Gracias al monopolio de los medios y de la economía de mercado, se garantiza el triunfo y la permanencia de la emocracia globalitaria, como también el rechazo a toda memoria histórica, la exaltación del culto a la personalidad, la repugnancia hacia cualquier actitud dubitativa, el aplauso a los rituales de un nacionalismo neoconservador retardatario. Al decir de Hebert Gatto, “el totalitarismo contiene elementos que lo aparentan con las viejas teocracias históricas. Pero no es una de ellas sino una respuesta política secular, moderna, en un tiempo en que Dios ha dejado de operar. Si el Ser Supremo, como autor o legitimador de la moral, dejó de ser el centro de la escena, es necesario que surja un sucedáneo que permita volver a aplicar sus pautas desde arriba, sin necesidad de recurrir a la religión”.

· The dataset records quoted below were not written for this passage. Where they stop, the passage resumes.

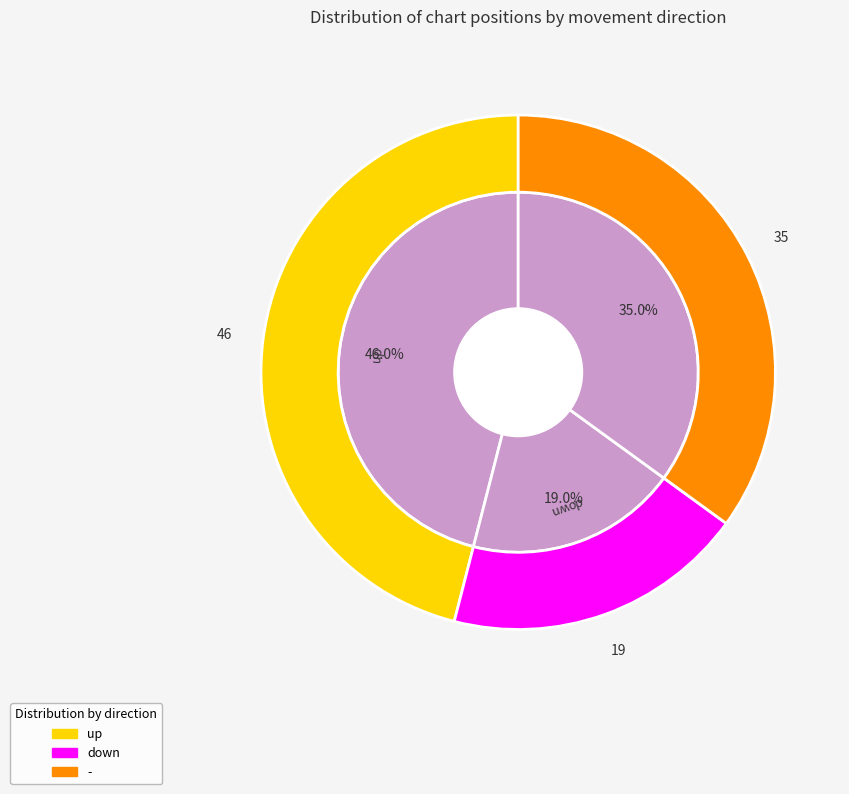

What is the change in value from up to down?

-27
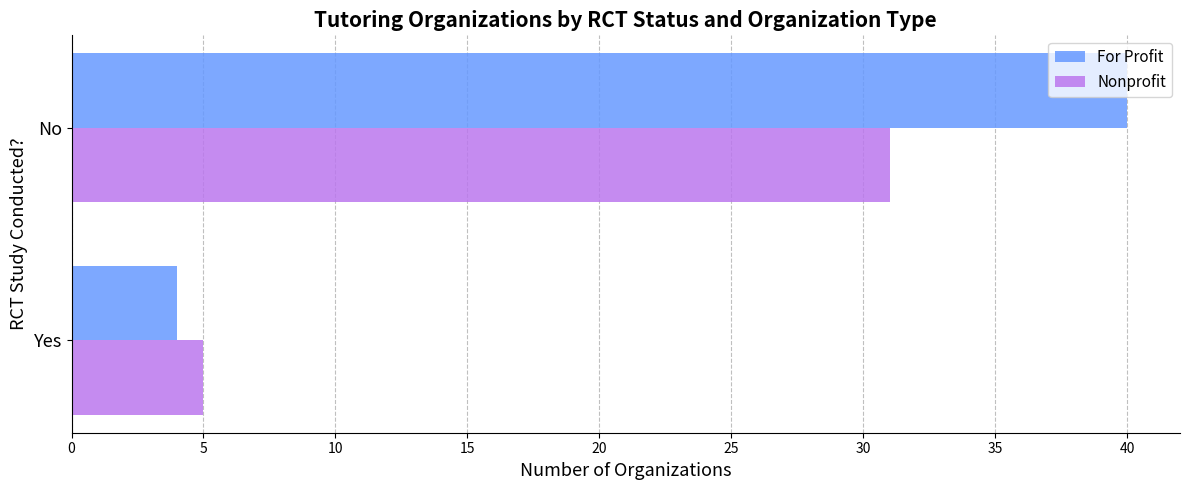

What is the sum of all Nonprofit values?

36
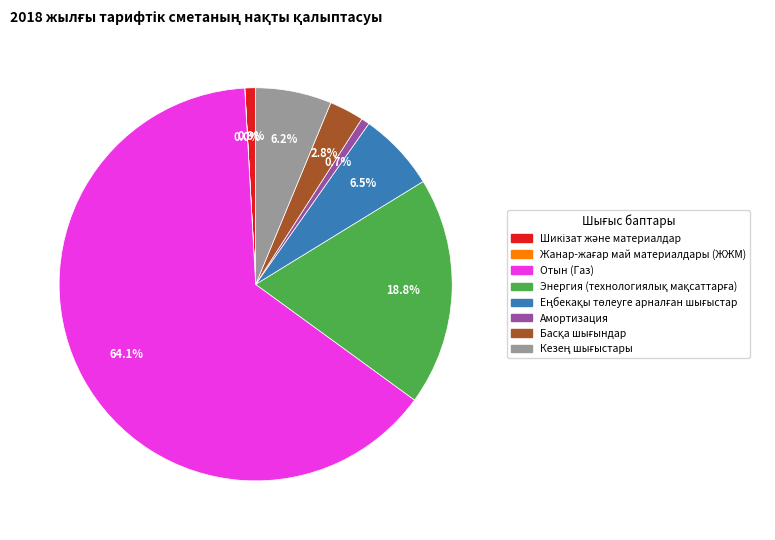

What is the majority slice?

Отын (Газ)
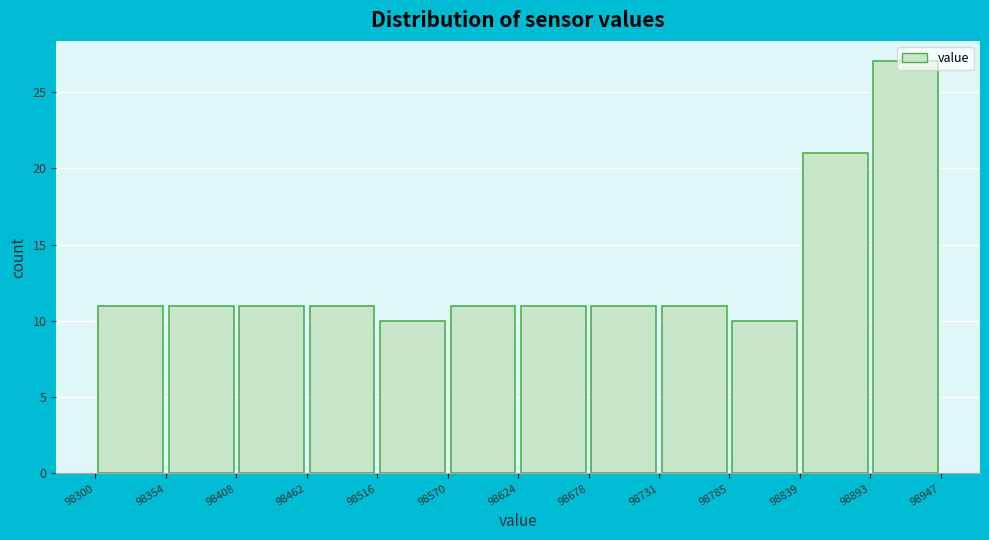

Reading left to right, transcribe this chart: for each bar, give the range it covers on the x-axis and its height. The values are not printed on the chart, so give them approximately, as read against the axis.

98300 to 98354: 11
98354 to 98408: 11
98408 to 98462: 11
98462 to 98516: 11
98516 to 98570: 10
98570 to 98624: 11
98624 to 98678: 11
98678 to 98731: 11
98731 to 98785: 11
98785 to 98839: 10
98839 to 98893: 21
98893 to 98947: 27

De esta manera se impone una moral unitaria, centralizada, homogénea, donde toda contradicción, todo disentimiento, se vuelven delito. Bajo este ambiente se incuban y florecen las pasiones ideológicas, alimentadas por la propaganda y la publicidad, las cuales hechizan y fascinan, seducen y ordenan obedecer al mandatario supremo. La propaganda, entonces, cumple el papel de constructor de mundos ficticios, asumidos por el ciudadano como reales. “Ganarse el corazón del pueblo”, proclamaba Josef Goebbels, el ministro de Instrucción Popular y Propaganda del Nazismo. Ganarse la pasión, la emoción guerrerista, masificada en red, a través de valores tradicionales, religiosos y patrioteros. Ganarse el corazón del pueblo a través del miedo a un inventado enemigo. Como tal, es una influencia desproporcionada sobre las mentalidades. En ello se puede observar la exaltación al dominante como modelo por seguir –e imitar–, la idolatría a las fuerzas armadas y a su sentido heroico, la subordinación del individuo a los principios del jefe, padre modelo protector a la vez que autoritario. Es la imagen social de una cultura cerrada y provincial. La premodernidad activa, gozando de buena salud.
Seducción, fascinación ante el espectáculo masivo del poder. Creación de sensaciones que buscan generar en el individuo masificado la idea del triunfo y de la importancia plena de su líder. ¿Cuáles son las consecuencias políticas? La parálisis ideológica, la no acción frente al horror de los sucesos. Es como entrar a la “peste del olvido” macondiana, a una burbuja doctrinal. Parálisis mental, pues ya existe alguien que piensa por todos; parálisis política, pues el gran líder mesiánico ya actúa en ese campo a favor de sus subordinados, y parálisis de opinión, autocensura desmedida, pues el gran sacerdote opina con verdad y sapiencia sobre todos los asuntos con “una inteligencia superior”. Obediencia y silencio, ignorancia y colaboración. ¡Vayan esperanzas!